What he did instead was to take care of her, guide her gently towards her previous self and support her professionally. They had developed a bond now. She realised that he loved her and she had also started to depend on him emotionally. They both needed each other but she was now seeing life in different light with him. She had become calm and content and was now more inclined to helping people in need with her money, time and compassion.

That August, he decided to join the group which was volunteering in the Naxalite area. He train was to leave in the morning, so they were having dinner together. Across the kitchen counter whrere she was drying the dishes he simply put the plate down and came near her.

He took the towel out of her hand and said solemnly, “I want you to know that I will always be there for you but in case something happens to me be there at my funeral.”  She laughed aloud and told him not be melodramatic. Later she made him promise that he will come back to her. He repeated solemnly, “I’ll always be here.”

Today, two months later, she was imploring him to show up. But how could he? Killed in a shootout at the tribal school where he was teaching as a part of the workshop, he came back in a wooden box.

She received the news as the next of kin and like a zombie saw to the funeral arrangements.
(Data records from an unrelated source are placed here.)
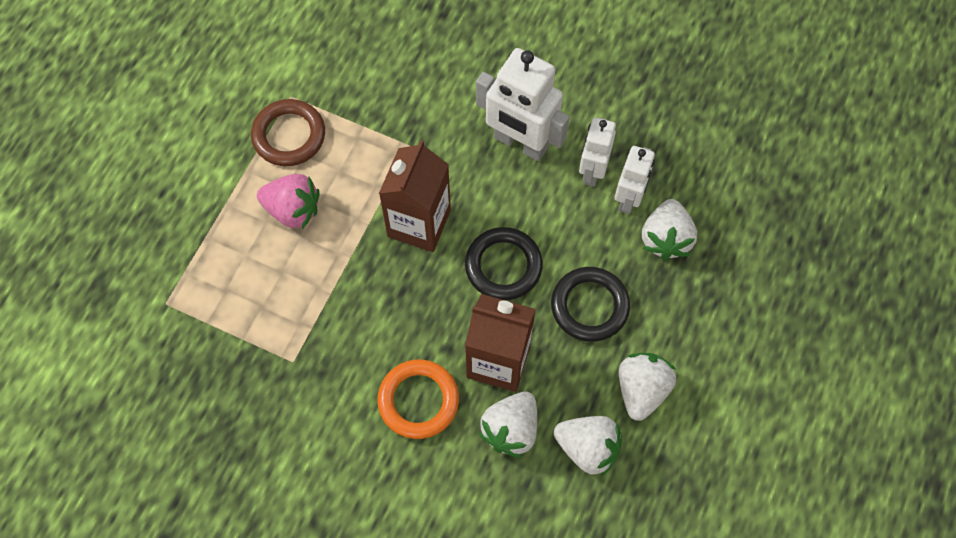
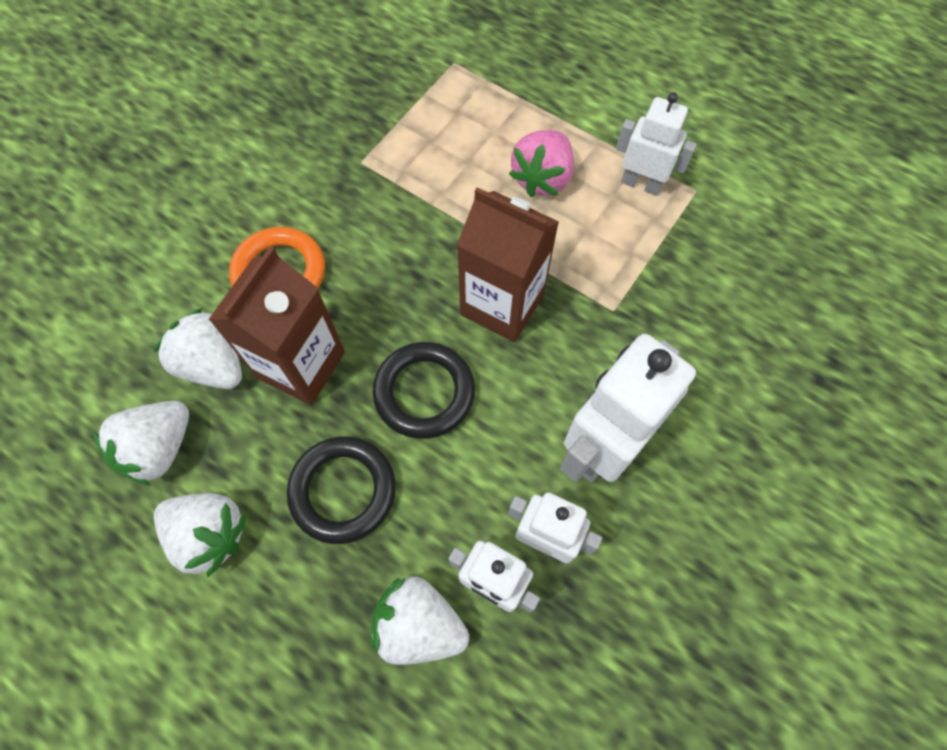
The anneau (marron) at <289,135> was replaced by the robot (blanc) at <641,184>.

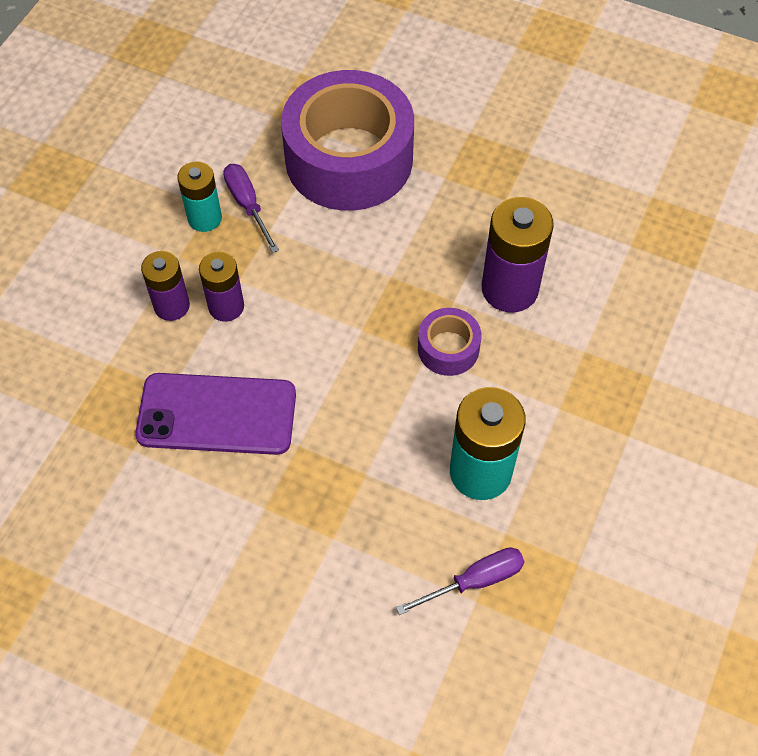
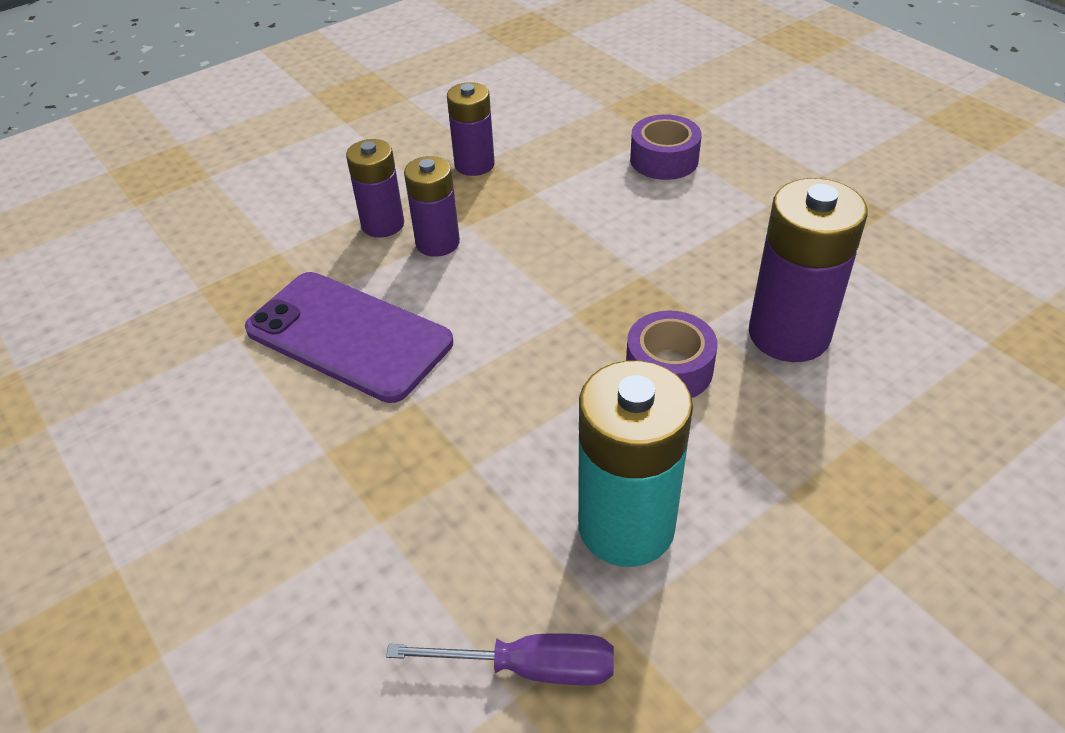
The pile (turquoise) at <204,218> became the pile (violet) at <474,165>.
The ruban adhésif (violet) at <349,159> changed to 0.44 times the size.
The tournevis (violet) at <247,205> disappeared.

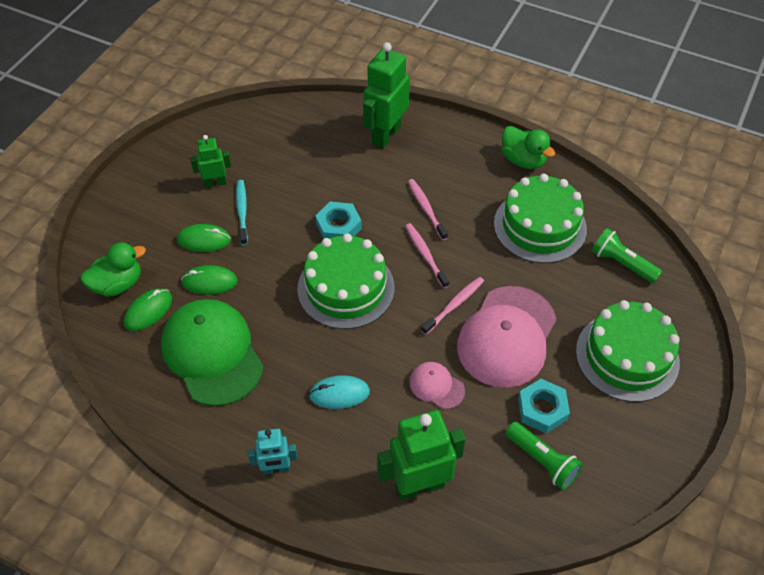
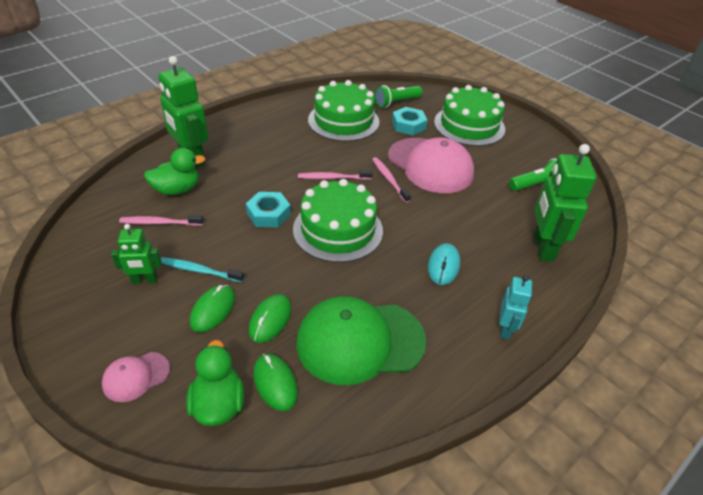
The casquette (rose) moved from <436,386> to <136,376>.
The robot (vert) at <215,183> turned 105 degrees counterclockwise.
The brosse à dents (rose) moved from <426,209> to <160,223>.
The canard (vert) moved from <523,160> to <177,189>.
The écrou (turquoise) moved from <542,409> to <408,125>.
Lots of people he had touched during his lifetime attended. People came up to console her but it was no help. Silent tears had become her companion since then. All day she listened to the radio for a sign.

On an evening that they had spent together, he had put a lovely film number on repeat on the little FM radio player she had gifted him on his birthday. He suddenly said “I love this song. It describes us. This is ‘our song’. Whenever you hear this just know that I am thinking of you!”

Later on they developed a habit of using Hindi film songs to describe their feelings. For the last one month now she was listening for a song that would tell her that her Saraansh was here with her.

Suddenly she cried out in anguish “You had promised that you’ll be there for me always. Where are you now?” She outstretched her arms and suddenly she felt a tug. She opened her eyes and there he was.

Standing at the foot of her bed, he pulled her up and embraced her in a warm tight hug banishing the damp and cold. He kissed her wet eyes and said, “I am here, right by your side always. I never left.”

The morning light was filling up the room and she looked outside. It was a clear day, warm with the sunshine streaming through the tall tree branches outside her window. She made his favourite ginger tea and switched on the fm player. Music echoed in the room. Suddenly she smiled “Our Song”, she thought aloud, “So it was not a dream”.

She immediately called up at Prayas and signed up for the next workshop.